**Extracted text:**
Content starts

Nearly 1.5 million students return to classrooms across North Carolina this month, ready to begin the school year with dreams and hopes of families to make this the best year ever.
This academic year is monumental for students as they have more options available to select an institution that works best for them, regardless of their ZIP code. Families can choose from many opportunities available: public schools, public charter schools, private schools, religious-affiliated schools, and homeschools.
Established in 2013, our state’s Opportunity Scholarships were created to help lower-income North Carolina families afford K-12 nonpublic education. The program was immediately popular, helping expand school choice across our state. Overwhelming demand for the scholarships led the General Assembly to expand the thresholds over the past decade at no cost to our state’s public schools.
Finally, in 2024, the program grew to include every North Carolina family thanks to the Republican-led General Assembly. No longer are families forced to send their children to a failing school in a failing district.
In addition to Opportunity Scholarships, public charter schools continue to expand thanks to Republican-led efforts to increase their availability in communities. North Carolina is also a leader in homeschools, with over 101,000 state-recognized homeschools with over 203,000 students.
It’s no surprise North Carolina has been considered a leader in the school choice movement. At one time expanding charter schools and opportunities outside of traditional public schools was a goal lauded by both political parties. However, radical left Democrats led by former Gov. Roy Cooper broke North Carolina’s bipartisan agreement on school choice.
Only among the radical left is school choice a problem: history shows Democrats once agreed with giving children a fair shot at obtaining a quality education. That radical left is led by Cooper, who waged war on school choice as governor. In his lame duck year in office, he went so far as to call school choice an emergency on par with hurricane warnings and public health concerns.
Cooper’s state of emergency sham was called “The Year of Public Schools” – making no mention of parents or students.

Content ends

**Extracted entries:**
Content starts

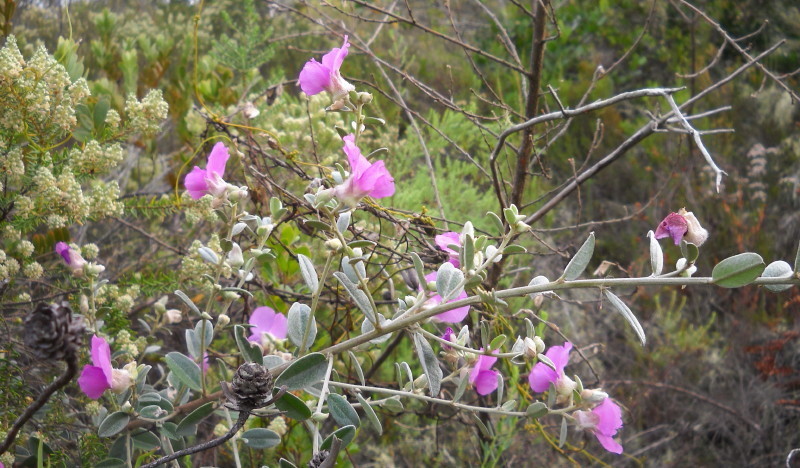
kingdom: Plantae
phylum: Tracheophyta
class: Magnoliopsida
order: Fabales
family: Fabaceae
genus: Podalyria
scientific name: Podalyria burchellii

Content ends

**What you need to do:**
1) In the North Carolina school choice text, why did the General Assembly raise the Opportunity Scholarship thresholds over the past decade?
2) Extend the North Carolina school choice text, starting after its final sentence.

**Answers to the tasks:**
1) The General Assembly raised the thresholds because demand for the scholarships was overwhelming.

2)
In nearly every budget cycle, Cooper zeroed out funding for Opportunity Scholarships, arguing the money going directly to families to escape a failing school should go elsewhere. Cooper and his Democrats misled the public about the source of funding: the General Assembly fully funded North Carolina’s public schools, increasing appropriations every year for over a decade. This is a shameful lie perpetuated by Cooper and the radical left.
Republicans have committed to improving the state of public schools in addition to making school choice a priority.
It’s Republicans who led the charge to get North Carolina students back in classrooms when Cooper opposed it, finally ending his draconian orders during COVID-19 which shut the doors to classrooms.
It’s Republicans who implemented measures such as Science of Reading and phonetic education when it became clear too many students couldn’t read at a third grade level.
It’s Republicans who have taken the fight against woke indoctrination directly to school boards and mandated curriculums.
Voters have seen Republican efforts to improve education in North Carolina and rewarded state legislators with strong majorities to continue on the current path.
The most exciting part of this school year is the return of America First policies in the White House. The Trump administration is returning more control over education policy to the states.
The U.S. Department of Education has not meaningfully improved test scores or school performance over the past 45 years and President Trump and Republicans believe we can, and will, do better. That means ending bloated bureaucracy at the federal level and allowing states and local communities to lead.
The Trump administration and congressional Republicans are serious about improving school choice. In the One Big Beautiful Bill Act, tax credits for families opting into school choice are now law. North Carolina will be the first state to join the program when the General Assembly overrides the veto of Cooper’s protege, Josh Stein, later this month.
Radical left Democrats nationally continue to defend the status quo while math and reading scores for 13-year-olds are at the lowest level in decades, 6 in 10 fourth graders and nearly three-quarters of eighth graders are not proficient in math, and 7 in 10 fourth and eighth graders are not proficient in reading, while 40% of fourth grade students don’t even meet basic reading levels.
Democrats today firmly stand in the doorway between students and the education they deserve. It’s no wonder, then, why Roy Cooper wants to join Randi Weingarten and his fellow radical left activists in Washington.